Posts Tagged ‘Saul Leiter’

Blackpaint 580 – The Best Exhibitions of the Year (and the worst…)

December 29, 2016

Compulsory Annual Review time

Kicking off with exhibitions, in order of merit (sort of):

Abstract Expressionism, RA

Room after room of masterpieces; the (first) red de Kooning and Joan Mitchell’s “Salut Tom” get my prize, but it’s all good stuff.

dk-at-ra

Robert Rauschenberg, Tate Modern

Staggering – although I don’t think he’s a “modern Da Vinci”; his inventiveness is confined to the art world.  I loved everything except the bubbling mud bath.

rob-estate

Hieronymus Bosch, s’Hertegenbosch, Netherlands

Exploding with imagination and an exquisite painter.  Everything on sale in town has a “Bosch” trademark.

DATA EXCERPT —
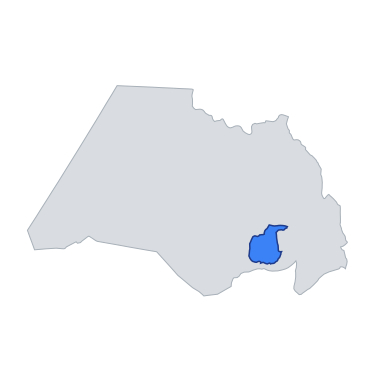 Baguirmi, Chari-Baguirmi, Chad (highlighted), rotated 275°
{"feature_id": "50815135B83477967363059", "entity_name": "Baguirmi", "entity_type": "district", "adm_level": 2, "iso_a3": "TCD", "parent_name": "Chad", "parent_adm1": "Chari-Baguirmi", "projection": "orthographic", "projection_center": [16.269, 11.464], "detail": "fine", "context": "in_parent", "style": "filled", "palette": "blue", "viewbox_px": 384, "rotation_deg": 275, "n_neighbors": 0, "source": "geoboundaries", "source_scale": "gbopen_adm2", "svg_char_len": 4955}
<svg xmlns="http://www.w3.org/2000/svg" viewBox="0 0 384 384"><g transform="rotate(275 192 192)"><path d="M291.4,108.1L291.8,117.0L292.2,125.9L292.6,134.9L293.0,143.9L293.3,152.8L293.7,161.8L294.0,170.8L294.4,179.8L294.5,182.8L294.3,183.9L294.2,184.1L293.8,184.3L289.2,183.6L287.2,183.6L284.4,184.4L280.3,184.8L277.6,184.8L275.8,186.3L274.4,188.3L275.2,192.7L275.1,194.2L274.6,195.7L273.4,197.1L272.1,198.2L271.4,199.1L270.5,201.2L269.9,202.1L270.0,203.4L269.8,204.7L269.0,205.4L267.1,206.0L265.9,206.6L264.9,207.6L264.2,208.3L264.6,209.3L265.1,210.5L265.5,212.5L265.7,213.7L266.7,214.6L267.3,215.3L267.5,216.1L267.0,216.8L264.6,218.3L263.7,218.9L262.6,219.6L262.2,219.9L260.5,221.3L259.7,222.6L259.3,223.6L259.3,225.0L260.2,227.1L261.3,228.9L261.7,230.2L261.9,231.7L261.9,233.1L261.4,234.3L260.5,235.4L257.3,237.5L255.7,239.8L254.5,242.6L254.2,244.1L254.6,245.1L255.3,245.9L256.3,246.4L257.7,246.4L260.1,245.9L262.3,245.6L264.6,246.5L265.9,248.8L265.5,250.5L266.4,253.6L267.3,257.2L267.3,258.5L267.6,258.9L269.1,259.1L269.4,260.0L269.1,266.5L269.8,268.3L270.8,269.6L271.9,270.2L273.1,271.1L273.7,271.6L275.0,271.7L276.4,272.9L276.9,274.5L276.8,276.0L276.0,279.3L275.4,281.5L274.6,281.4L272.8,280.9L270.7,280.5L268.1,280.1L265.7,281.1L263.1,282.3L262.3,283.2L261.5,283.7L260.4,283.7L259.3,283.8L258.7,284.7L257.8,285.6L254.0,287.6L253.2,288.3L252.7,289.0L252.8,289.7L253.2,291.3L253.2,293.2L252.4,294.8L251.4,295.8L250.3,296.2L249.3,296.5L248.7,297.1L246.8,300.7L245.9,301.4L244.2,301.3L239.2,306.6L238.7,308.2L236.9,310.4L234.6,312.9L232.5,314.2L232.3,314.6L231.8,315.1L230.5,315.6L226.1,318.7L220.7,318.7L218.3,319.9L216.0,320.4L212.6,321.0L211.6,321.0L207.3,321.3L202.2,321.2L200.3,321.7L198.4,322.8L197.1,323.8L196.9,324.2L197.1,324.6L197.1,324.9L200.6,327.3L201.5,328.5L200.6,329.7L200.2,329.9L199.6,330.9L197.5,333.6L194.4,336.9L192.7,337.9L192.1,338.5L191.3,340.6L190.7,340.9L188.5,341.2L184.2,341.5L178.2,342.2L174.6,342.5L172.4,342.3L169.3,343.8L168.2,344.2L167.5,344.3L164.4,345.8L161.8,348.0L160.9,348.5L157.2,349.4L155.8,351.0L155.1,351.1L152.8,349.1L151.2,347.2L150.4,345.4L150.3,344.8L149.9,344.9L148.6,345.7L147.5,346.6L147.0,348.4L143.2,349.7L140.0,350.7L138.5,352.0L136.3,352.6L133.4,352.4L131.1,351.8L128.9,351.6L130.0,350.0L130.4,348.8L130.5,347.3L130.3,346.3L129.0,345.8L128.2,345.0L126.3,340.3L124.4,335.5L121.7,330.7L118.7,327.7L116.6,325.8L115.9,325.6L114.8,325.0L114.1,324.5L110.1,321.2L106.1,317.6L105.1,315.9L103.0,313.5L100.8,310.9L99.6,309.8L99.1,307.7L100.6,305.8L102.3,303.5L104.4,301.9L107.1,301.8L111.5,302.5L116.2,302.7L120.9,302.3L122.1,301.9L123.3,302.0L125.8,302.5L130.2,302.4L132.5,301.5L130.1,299.8L127.5,297.2L125.0,294.4L123.5,291.8L122.2,288.5L120.9,284.4L120.2,279.0L120.3,276.0L120.7,273.9L122.0,270.4L121.2,268.3L121.4,266.7L121.2,264.2L120.8,263.0L119.1,258.9L118.8,258.5L117.3,255.6L116.7,250.9L115.0,247.8L112.3,246.3L110.7,244.5L110.2,241.2L109.1,240.4L104.9,239.2L101.3,239.2L98.8,235.5L95.5,230.8L92.4,226.4L90.6,217.7L89.5,212.8L90.8,211.3L93.4,207.7L96.7,201.0L104.0,190.6L107.7,185.2L115.2,177.3L124.3,167.5L129.4,162.0L130.2,151.9L131.1,141.3L131.8,133.3L132.7,123.8L133.4,115.8L133.9,110.0L134.6,101.9L135.2,100.3L138.7,93.9L139.0,93.0L138.3,91.9L133.4,86.5L131.9,85.3L131.0,82.4L132.3,80.9L126.4,71.7L124.9,70.6L124.3,69.5L124.2,67.8L124.2,61.6L122.7,51.7L120.7,40.2L127.6,37.0L132.8,34.5L139.5,31.4L145.6,34.6L154.5,39.3L163.5,43.9L172.5,48.6L181.5,53.2L190.5,57.9L199.6,62.5L208.7,67.1L217.8,71.7L226.9,76.3L236.1,80.9L245.2,85.4L254.4,90.0L263.6,94.5L272.9,99.0L282.1,103.6L291.4,108.1Z" fill="#d9dde1" stroke="#a8b0b8" stroke-width="1"/><path d="M165.9,271.8L164.0,270.9L162.6,270.2L162.0,269.9L161.0,268.7L159.6,267.9L157.4,267.5L156.4,267.7L155.8,266.7L155.5,264.7L155.2,263.7L155.1,263.1L154.2,262.5L153.4,261.3L153.5,260.3L153.8,258.5L153.2,257.2L152.6,256.5L149.2,255.2L148.3,255.0L145.4,254.0L140.5,254.6L139.0,254.4L138.4,254.4L137.7,254.4L136.1,254.4L135.9,254.4L133.2,254.3L132.7,254.6L132.2,254.9L131.0,255.5L130.9,255.6L130.7,255.8L129.6,256.6L128.7,257.6L128.1,258.7L127.9,259.8L127.6,261.0L127.6,262.4L128.4,263.7L128.8,264.9L128.5,266.0L128.0,266.7L127.1,266.6L127.7,267.8L128.1,269.2L127.2,271.5L126.9,273.3L127.3,274.0L127.8,275.1L128.0,275.7L127.2,276.6L127.5,277.1L127.7,277.7L127.9,279.1L128.3,280.1L129.0,280.9L129.6,281.3L130.1,281.9L130.2,282.1L130.4,282.6L131.7,283.4L132.4,283.4L132.9,283.8L133.2,284.0L133.4,284.1L133.5,284.1L134.3,284.9L136.2,285.5L136.9,285.6L137.6,285.9L138.1,285.9L139.3,285.9L140.4,286.4L140.2,284.8L140.6,283.5L141.3,283.1L143.6,282.8L146.3,282.4L148.5,281.5L150.6,281.0L151.9,280.7L153.5,280.3L156.4,279.9L159.1,279.3L159.9,280.1L161.3,281.1L161.7,281.8L162.2,284.7L161.9,285.9L162.3,287.0L163.3,287.8L164.1,288.4L164.3,289.5L165.0,289.6L165.8,290.0L166.3,288.0L166.5,285.5L166.4,282.7L166.1,280.8L165.8,279.8L165.3,276.7L165.4,276.2L165.4,275.4L165.4,275.2L165.5,275.0L165.9,271.8Z" fill="#3b82f6" stroke="#1e3a8a" stroke-width="1.5"/></g></svg>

AIM 1 —
Answer the following from the exhibition review:
(a) Which two works receive the writer's prize at the Abstract Expressionism exhibition at the RA?
(b) Which item in the Robert Rauschenberg exhibition did the writer not love?
(c) What does everything on sale in the town hosting the Hieronymus Bosch exhibition bear?
AIM 2 —
Carry on the exhibition review from its last sentence, keeping its format and voice.

TASK RESULT 1 —
(a) The (first) red de Kooning and Joan Mitchell's "Salut Tom."
(b) The bubbling mud bath.
(c) A "Bosch" trademark.

TASK RESULT 2 —
bosch john the baptist

Saul Leiter, Photographers Gallery/William Eggleston, National Portrait Gallery

Separate exhibitions but equally brilliant – by sticking them together, I get one more place on my top ten.  Leiter made me think of Cheever and Norman Rockwell; Eggleston of “Psycho” and Arbus.  But they are both much more than that…

saul postmen

Leiter

eggleston 2

Eggleston

Intrigue, James Ensor, RA

Surprisingly brilliant, amazingly varied – and still on, like AbEx and Rauschenberg.

ensor-rhubarb

He does a scintillating vegetable and his skate is rather alarming (see below) – see also Chardin and Soutine for two other skates – but not a pair.

Ensor_TheSkate

William Kentridge, Whitechapel

I think it’s his flick book pictures I like best.

kentridge-1

 

Robert Motherwell, Bernard Jacobson Gallery

mother-4

Round the corner from the other AbExes at the RA, some lovely big pictures that were NOT from the “Requiem for the Spanish Civil War” group.

Etel Adnan, Sackler

Israeli artist; earlier pictures better, I think, reminiscent of de Stael.  Terrific colour and texture.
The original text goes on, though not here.